Jean Chrétien is proposing to, pardon the pun, remount Canadian geography.

We speak of the renaming of Canada's highest peak, Mount Logan, as Mount Pierre Elliott Trudeau. Now there have been complaints about the proposal from historical-geographical conservatives. What of poor Sir William Edmond Logan, 19th-century geologist extraordinaire and the first native-born Canadian scientist to be inducted into Britain's Royal Society? Couldn't Mr.
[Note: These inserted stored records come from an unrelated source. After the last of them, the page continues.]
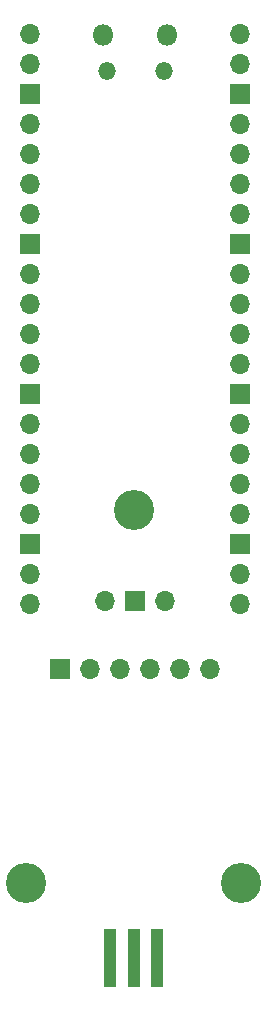
<source format=gbr>
%TF.GenerationSoftware,KiCad,Pcbnew,8.0.6-8.0.6-0~ubuntu22.04.1*%
%TF.CreationDate,2024-11-07T23:47:04-08:00*%
%TF.ProjectId,gbvideo_breakout,67627669-6465-46f5-9f62-7265616b6f75,rev?*%
%TF.SameCoordinates,Original*%
%TF.FileFunction,Soldermask,Bot*%
%TF.FilePolarity,Negative*%
%FSLAX46Y46*%
G04 Gerber Fmt 4.6, Leading zero omitted, Abs format (unit mm)*
G04 Created by KiCad (PCBNEW 8.0.6-8.0.6-0~ubuntu22.04.1) date 2024-11-07 23:47:04*
%MOMM*%
%LPD*%
G01*
G04 APERTURE LIST*
%ADD10C,3.400000*%
%ADD11O,1.700000X1.700000*%
%ADD12R,1.700000X1.700000*%
%ADD13O,1.500000X1.500000*%
%ADD14O,1.800000X1.800000*%
%ADD15R,1.000000X5.000000*%
G04 APERTURE END LIST*
D10*
%TO.C,*%
X145344000Y-87757000D03*
%TD*%
%TO.C,*%
X154450000Y-119350000D03*
%TD*%
%TO.C,REF\u002A\u002A*%
X136250000Y-119370000D03*
%TD*%
D11*
%TO.C,U3*%
X148005481Y-95451800D03*
D12*
X145465481Y-95451800D03*
D11*
X142925481Y-95451800D03*
X154355481Y-47421800D03*
X154355481Y-49961800D03*
D12*
X154355481Y-52501800D03*
D11*
X154355481Y-55041800D03*
X154355481Y-57581800D03*
X154355481Y-60121800D03*
X154355481Y-62661800D03*
D12*
X154355481Y-65201800D03*
D11*
X154355481Y-67741800D03*
X154355481Y-70281800D03*
X154355481Y-72821800D03*
X154355481Y-75361800D03*
D12*
X154355481Y-77901800D03*
D11*
X154355481Y-80441800D03*
X154355481Y-82981800D03*
X154355481Y-85521800D03*
X154355481Y-88061800D03*
D12*
X154355481Y-90601800D03*
D11*
X154355481Y-93141800D03*
X154355481Y-95681800D03*
X136575481Y-95681800D03*
X136575481Y-93141800D03*
D12*
X136575481Y-90601800D03*
D11*
X136575481Y-88061800D03*
X136575481Y-85521800D03*
X136575481Y-82981800D03*
X136575481Y-80441800D03*
D12*
X136575481Y-77901800D03*
D11*
X136575481Y-75361800D03*
X136575481Y-72821800D03*
X136575481Y-70281800D03*
X136575481Y-67741800D03*
D12*
X136575481Y-65201800D03*
D11*
X136575481Y-62661800D03*
X136575481Y-60121800D03*
X136575481Y-57581800D03*
X136575481Y-55041800D03*
D12*
X136575481Y-52501800D03*
D11*
X136575481Y-49961800D03*
X136575481Y-47421800D03*
D13*
X147890481Y-50581800D03*
X143040481Y-50581800D03*
D14*
X142740481Y-47551800D03*
X148190481Y-47551800D03*
%TD*%
D12*
%TO.C,J1*%
X139121600Y-101198000D03*
D11*
X141661600Y-101198000D03*
X144201600Y-101198000D03*
X146741600Y-101198000D03*
X149281600Y-101198000D03*
X151821600Y-101198000D03*
%TD*%
D15*
%TO.C,GB1*%
X147344000Y-125712800D03*
X145344000Y-125712800D03*
X143344000Y-125712800D03*
%TD*%
M02*

</source>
Trudeau be given some unnamed geographical thing -- a national park or a coast-to-coast trail?

While we have a certain sympathy with keeping faith with place-name history, it is overwhelmed by our delight at being able to measure Canadian prime ministers' place in history geographically.

For example, Mount Logan is not just high but, like Mr. Trudeau, often ineffable. First thought to be 6,050 metres high, then 5,950, Logan was finally recalibrated in 1992 at 5,959. This is still not a fixed measure, since the continental plate on which the peak sits is still rising.

Assuming a Mount Trudeau is near the top of the scale, Brian Mulroney deserves one of the bunny ski hills at Mont Tremblant, Jean Chrétien should be given whatever is the highest sand dune on Sable Island that day and Kim Campbell, Joe Clark and John Turner each get a dry gully in the Alberta badlands.

As to the rest, we leave that to your imaginations.